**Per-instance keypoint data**
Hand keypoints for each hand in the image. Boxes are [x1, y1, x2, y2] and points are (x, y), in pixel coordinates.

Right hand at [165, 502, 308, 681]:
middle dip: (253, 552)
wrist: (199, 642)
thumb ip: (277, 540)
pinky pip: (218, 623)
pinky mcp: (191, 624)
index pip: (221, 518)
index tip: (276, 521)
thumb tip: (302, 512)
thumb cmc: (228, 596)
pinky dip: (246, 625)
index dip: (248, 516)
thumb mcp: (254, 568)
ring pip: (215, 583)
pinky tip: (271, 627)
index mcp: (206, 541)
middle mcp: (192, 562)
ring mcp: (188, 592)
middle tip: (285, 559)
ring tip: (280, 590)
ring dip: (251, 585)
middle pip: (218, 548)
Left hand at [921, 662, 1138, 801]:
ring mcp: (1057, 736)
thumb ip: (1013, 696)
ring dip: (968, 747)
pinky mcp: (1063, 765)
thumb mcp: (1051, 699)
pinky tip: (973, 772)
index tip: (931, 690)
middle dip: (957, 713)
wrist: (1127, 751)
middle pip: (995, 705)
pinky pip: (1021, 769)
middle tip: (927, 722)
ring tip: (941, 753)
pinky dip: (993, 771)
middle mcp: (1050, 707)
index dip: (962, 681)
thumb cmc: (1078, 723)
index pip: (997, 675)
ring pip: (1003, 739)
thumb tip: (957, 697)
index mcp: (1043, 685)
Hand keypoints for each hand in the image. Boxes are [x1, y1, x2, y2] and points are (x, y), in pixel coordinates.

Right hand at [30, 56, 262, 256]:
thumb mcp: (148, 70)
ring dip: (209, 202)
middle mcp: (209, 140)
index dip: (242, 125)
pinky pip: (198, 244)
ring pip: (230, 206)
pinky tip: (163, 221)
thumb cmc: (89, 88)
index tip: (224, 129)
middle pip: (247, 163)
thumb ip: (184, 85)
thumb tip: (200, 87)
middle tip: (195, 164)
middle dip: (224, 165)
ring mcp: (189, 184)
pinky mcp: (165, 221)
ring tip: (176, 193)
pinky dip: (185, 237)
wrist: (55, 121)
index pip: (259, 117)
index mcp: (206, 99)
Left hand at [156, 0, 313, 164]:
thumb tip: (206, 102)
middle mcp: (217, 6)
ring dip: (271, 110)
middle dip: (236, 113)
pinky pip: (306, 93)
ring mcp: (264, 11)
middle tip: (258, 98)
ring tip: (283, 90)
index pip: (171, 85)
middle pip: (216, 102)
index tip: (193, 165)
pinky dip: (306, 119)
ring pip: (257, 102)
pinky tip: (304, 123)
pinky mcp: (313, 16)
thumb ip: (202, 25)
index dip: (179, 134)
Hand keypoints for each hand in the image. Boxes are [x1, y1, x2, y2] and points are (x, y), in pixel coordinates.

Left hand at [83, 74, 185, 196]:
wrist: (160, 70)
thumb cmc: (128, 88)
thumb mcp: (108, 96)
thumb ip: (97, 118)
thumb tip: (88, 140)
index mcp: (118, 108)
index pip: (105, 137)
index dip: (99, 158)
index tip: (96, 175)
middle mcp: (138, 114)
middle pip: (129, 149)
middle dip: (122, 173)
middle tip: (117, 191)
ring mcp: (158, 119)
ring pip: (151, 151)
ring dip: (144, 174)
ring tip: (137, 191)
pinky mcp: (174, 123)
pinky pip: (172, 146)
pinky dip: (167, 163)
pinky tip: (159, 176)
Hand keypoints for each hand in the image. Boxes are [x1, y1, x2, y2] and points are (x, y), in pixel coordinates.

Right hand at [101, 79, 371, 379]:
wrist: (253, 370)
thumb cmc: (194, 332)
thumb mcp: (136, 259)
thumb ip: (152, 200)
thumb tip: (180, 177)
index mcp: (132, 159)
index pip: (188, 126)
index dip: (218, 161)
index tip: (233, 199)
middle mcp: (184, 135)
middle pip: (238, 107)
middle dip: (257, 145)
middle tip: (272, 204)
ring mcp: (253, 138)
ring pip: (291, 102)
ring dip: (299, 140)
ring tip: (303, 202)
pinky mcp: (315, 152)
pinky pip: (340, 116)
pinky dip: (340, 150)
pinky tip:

**Instructions to follow**
Each line above must be reproduced exactly as it stands.

**Response for this exercise**
Hand keypoints for each hand in the image. Boxes are [x1, y1, x2, y2] and points are (x, y), in pixel coordinates.

Right hand at [165, 502, 308, 681]:
middle dip: (253, 552)
wrist: (199, 642)
thumb ip: (277, 540)
pinky pip: (218, 623)
pinky mcp: (191, 624)
index pip: (221, 518)
index tip: (276, 521)
thumb tip: (302, 512)
thumb cmc: (228, 596)
pinky dip: (246, 625)
index dip: (248, 516)
thumb mcp: (254, 568)
ring pip: (215, 583)
pinky tip: (271, 627)
index mcp: (206, 541)
middle mcp: (192, 562)
ring mcp: (188, 592)
middle tip: (285, 559)
ring tip: (280, 590)
ring dip: (251, 585)
middle pip: (218, 548)
Left hand at [921, 662, 1138, 801]:
ring mcp: (1057, 736)
thumb ip: (1013, 696)
ring dip: (968, 747)
pinky mcp: (1063, 765)
thumb mcp: (1051, 699)
pinky tip: (973, 772)
index tip: (931, 690)
middle dip: (957, 713)
wrist: (1127, 751)
middle pip: (995, 705)
pinky pip: (1021, 769)
middle tip: (927, 722)
ring tip: (941, 753)
pinky dip: (993, 771)
middle mcp: (1050, 707)
index dip: (962, 681)
thumb cmc: (1078, 723)
index pip: (997, 675)
ring pip: (1003, 739)
thumb tip: (957, 697)
index mcp: (1043, 685)
Hand keypoints for each hand in the image. Boxes are [x1, y1, x2, y2] and points are (x, y), in pixel coordinates.

Right hand at [30, 56, 262, 256]:
thumb mcp: (148, 70)
ring dip: (209, 202)
middle mcp: (209, 140)
index dip: (242, 125)
pinky pip: (198, 244)
ring pip: (230, 206)
pinky tip: (163, 221)
thumb cmc: (89, 88)
index tip: (224, 129)
middle pip: (247, 163)
thumb ip: (184, 85)
thumb tip: (200, 87)
middle tip: (195, 164)
middle dip: (224, 165)
ring mcp: (189, 184)
pinky mcp: (165, 221)
ring tip: (176, 193)
pinky dip: (185, 237)
wrist: (55, 121)
index pip: (259, 117)
index mcp: (206, 99)
Left hand at [156, 0, 313, 164]:
thumb tip: (206, 102)
middle mcp: (217, 6)
ring dip: (271, 110)
middle dip: (236, 113)
pinky pip: (306, 93)
ring mcp: (264, 11)
middle tip: (258, 98)
ring tip: (283, 90)
index pip: (171, 85)
middle pip: (216, 102)
index tip: (193, 165)
pinky dip: (306, 119)
ring pip: (257, 102)
pinky tip: (304, 123)
pinky mcp: (313, 16)
thumb ip: (202, 25)
index dip: (179, 134)
Hand keypoints for each hand in the image. Boxes are [x1, y1, x2, y2] and points are (x, y), in pixel coordinates.

Left hand at [83, 74, 185, 196]:
wrist: (160, 70)
thumb cmc: (128, 88)
thumb mcp: (108, 96)
thumb ip: (97, 118)
thumb tip: (88, 140)
index mcp: (118, 108)
index pip: (105, 137)
index dip: (99, 158)
index tip: (96, 175)
middle mcp: (138, 114)
middle pip: (129, 149)
middle dip: (122, 173)
middle tip: (117, 191)
ring mcp: (158, 119)
ring pip: (151, 151)
ring dip: (144, 174)
ring tip: (137, 191)
pinky mcp: (174, 123)
pinky pip: (172, 146)
pinky dip: (167, 163)
pinky tip: (159, 176)
Hand keypoints for each hand in the image. Boxes are [x1, y1, x2, y2] and points are (x, y), in pixel coordinates.

Right hand at [101, 79, 371, 379]:
wrist: (253, 370)
thumb cmc: (194, 332)
thumb mcp: (136, 259)
thumb ip: (152, 200)
thumb tip: (180, 177)
index mcp: (132, 159)
index pip: (188, 126)
index dip: (218, 161)
index tip: (233, 199)
middle mcp: (184, 135)
middle pip: (238, 107)
middle dip: (257, 145)
middle tip: (272, 204)
ring mcp: (253, 138)
ring pip: (291, 102)
ring dip: (299, 140)
ring tip: (303, 202)
pinky mcp: (315, 152)
pinky pip: (340, 116)
pinky dip: (340, 150)
pinky tip:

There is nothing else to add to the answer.